--- DIRECTIONS FOR THIS TASK ---
What is the number of lines in these records with "réglages" in them? Answer with that number only.

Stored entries
:::

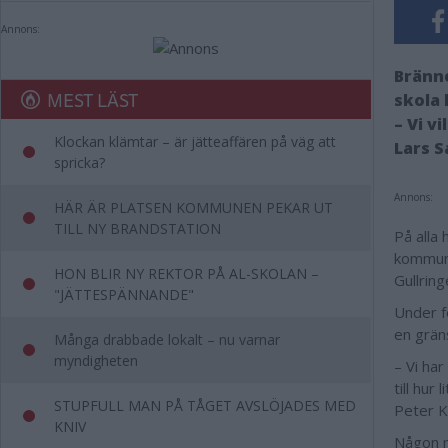
Annons:
Bränne
MEST LÄST
skola 
– Vi v
Klockan klämtar – är jätteaffären på väg att
Lars S
spricka?
Annons:
HÄR ÄR PLATSEN KOMMUNEN PEKAR UT
TILL NY BRANDSTATION
På alla
kommune
HON BLIR NY REKTOR PÅ AL-SKOLAN –
Gullring
"JÄTTESPÄNNANDE"
Under f
en gräns
Många drabbade lokalt – nu varnar
myndigheten
– Vi har
till hur
STUPFULL MAN PÅ TÅGET AVSLÖJADES MED
Peter K
KNIV
Någon ny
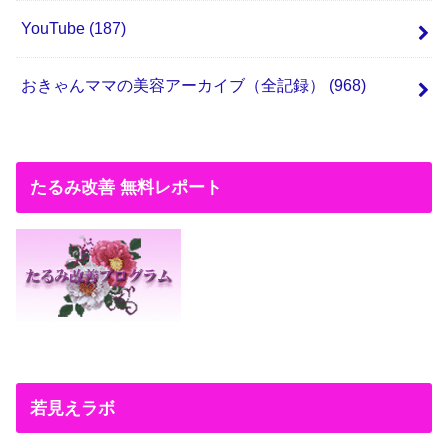
YouTube
(187)
おきゃんママの美容アーカイブ（全記録）
(968)
たるみ改善 無料レポート
若見えラボ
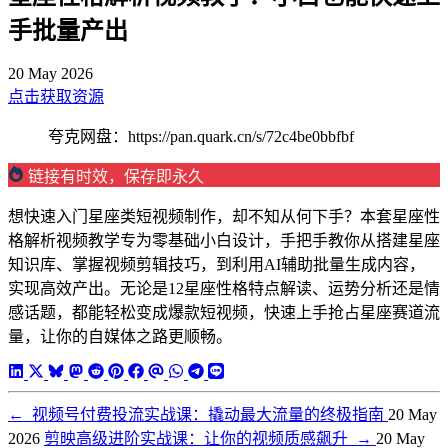
手批量产出
20 May 2026
点击获取资源
夸克网盘：https://pan.quark.cn/s/72c4be0bbfbf
链接有时效，保存即永久
想快速入门星座类短视频制作，却不知从何下手？本套星座性
格解析视频教学专为零基础小白设计，手把手教你从搭建星座
知识库、掌握视频剪辑技巧，到利用AI辅助批量生成内容，
实现高效产出。无论是12星座性格特点解读、运势分析还是情
感话题，都能轻松变成爆款短视频，快速上手抢占星座赛道流
量，让你的自媒体之路更顺畅。
←
视频号付费投流实战课：撬动最大流量的终极指南
20 May
2026
剪映高级进阶实战课：让你的视频质感飙升
→
20 May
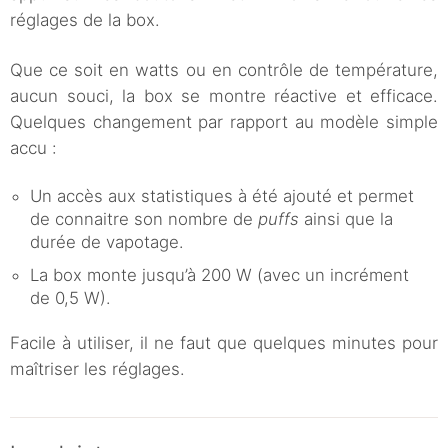
réglages de la box.
Que ce soit en watts ou en contrôle de température,
aucun souci, la box se montre réactive et efficace.
Quelques changement par rapport au modèle simple
accu :
Un accès aux statistiques à été ajouté et permet
de connaitre son nombre de
puffs
ainsi que la
durée de vapotage.
La box monte jusqu’à 200 W (avec un incrément
de 0,5 W).
Facile à utiliser, il ne faut que quelques minutes pour
maîtriser les réglages.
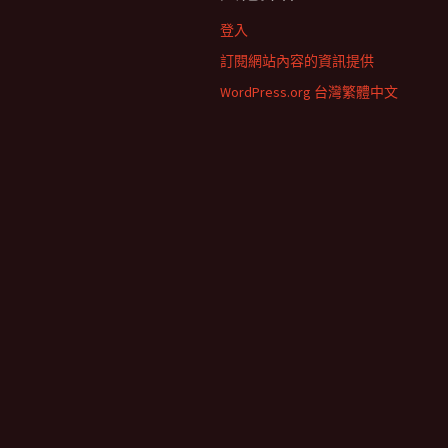
登入
訂閱網站內容的資訊提供
WordPress.org 台灣繁體中文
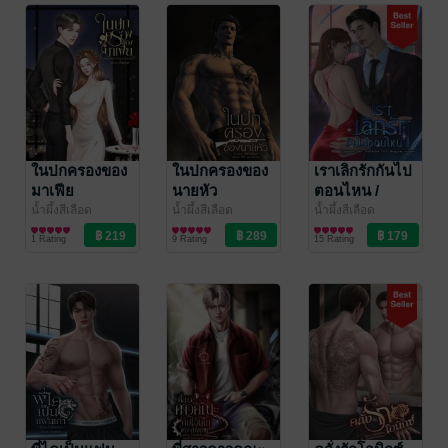
ในปกครองของ
ในปกครองของ
เราเลิกรักกันไป
มาเฟีย
นายหัว
ตอนไหน /
Drama
น้ำผึ้งสีเลือด
น้ำผึ้งสีเลือด
น้ำผึ้งสีเลือด
นิยายรัก
นิยายรัก
นิยายชีวิต/ดรามา
1 Rating
9 Rating
15 Rating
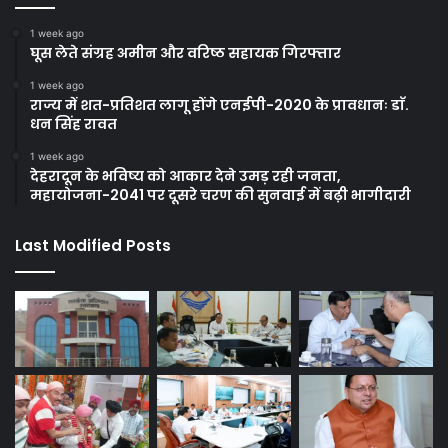
1 week ago
घूस लेते संग्रह अमीन और वरिष्ठ सहायक गिरफ्तार
1 week ago
राज्य में शत-प्रतिशत लागू होंगे एनईपी-2020 के प्रावधानः डाॅ.
धन सिंह रावत
1 week ago
देहरादून के भविष्य को आकार देने उमड़ रही जनता,
महायोजना-2041 पर दूसरे चरण की सुनवाई में बढ़ी भागीदारी
Last Modified Posts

:::

--- PROBLEM SOLUTION ---
2